The engineer Román Pérez Castañeda, general director of the plant, explained to Radio 26 that the technical decision made is to continue selectively locating the areas of greatest threat in the boiler and repairing them as needed.
"In this context, but also due to the inability to obtain the necessary parts for a more extensive emergency repair, it has been decided to continue the strategy of selectively locating the areas of greatest threat in the boiler and repairing them," stated Pérez Castañeda.
The executive specified that this time assisted cooling of the boiler is not advisable, but the inspection can begin on Saturday night.
He also emphasized that the reported failures did not occur in elements that had been repaired previously, thus ruling out issues with the execution of prior work.

However, the root of the problem is structural: "It is a significant technical challenge to detect hundreds of pipelines that pose a threat, especially since it is impossible to have the necessary amount of chrome steel pipes and there is also no time to properly shape them," the director admitted.
La Guiteras has been without comprehensive capital maintenance for over 15 years, as the last one was carried out in 2010, and it has accumulated nearly four decades of operation since its inauguration in 1988.
Pérez Castañeda himself has acknowledged that the plant needs a shutdown of approximately 180 days for a thorough repair, but the country's energy situation does not allow for it.

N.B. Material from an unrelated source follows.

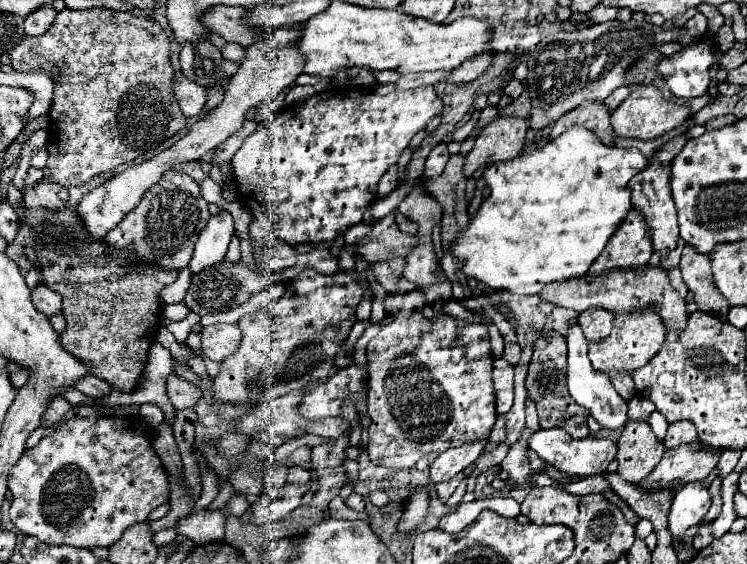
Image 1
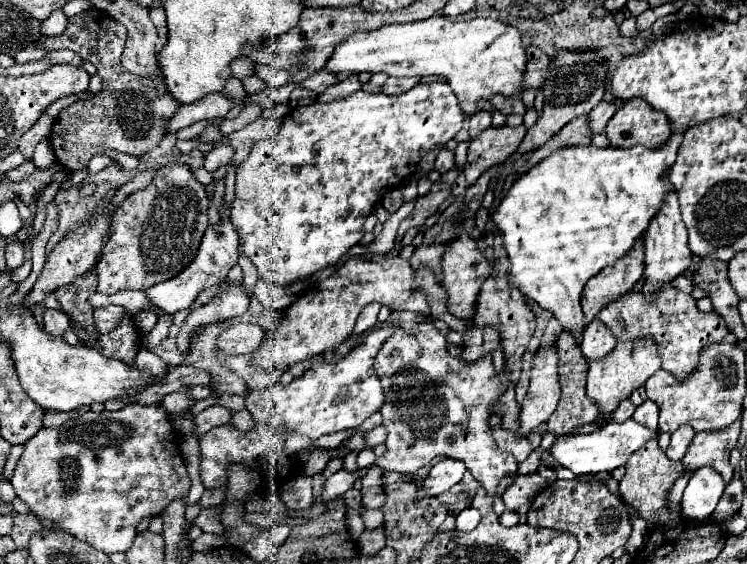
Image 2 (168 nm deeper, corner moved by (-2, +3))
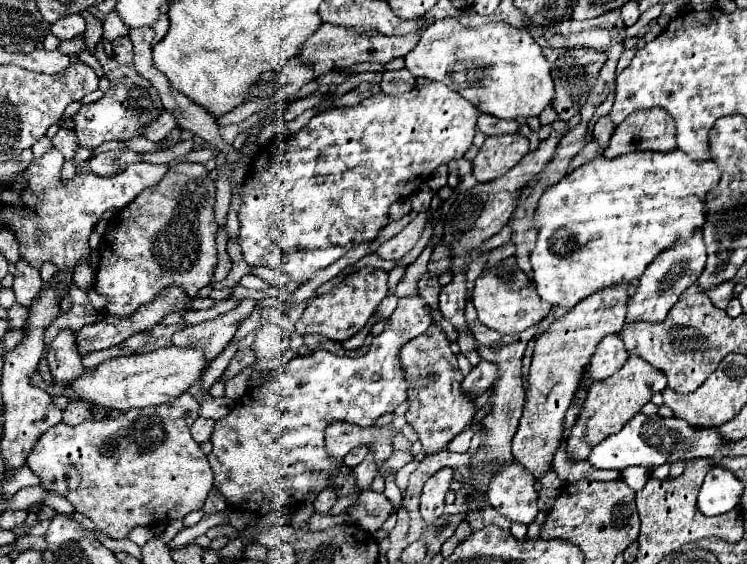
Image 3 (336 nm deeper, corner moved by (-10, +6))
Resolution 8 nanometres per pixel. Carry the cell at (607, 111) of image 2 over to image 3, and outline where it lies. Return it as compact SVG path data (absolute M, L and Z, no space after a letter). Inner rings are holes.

By 2026, a general maintenance plan was scheduled to begin, including work on the boiler, generator, turbine, and auxiliary equipment, a goal that recurrent shutdowns have prevented from being achieved.
In parallel, two Cuban thermoelectric plants have gone offline this Friday: the Electric Union also announced the shutdown of the CTE Máximo Gómez unit 8, for unknown reasons, further exacerbating a system that projected a deficit of nearly 2,000 MW during peak hours on Thursday.
The worst deficit recorded so far this year occurred on May 14, when half of Cuba went dark after another system failure, with a deficit of 2,174 MW and only 976 MW available nationwide.
The thirteenth shutdown of the Guiteras in just one year confirms that the strategy of targeted repairs does not address the accumulated deterioration: without the right parts and the time for thorough maintenance, the plant will remain the weakest link in an overstressed electrical system.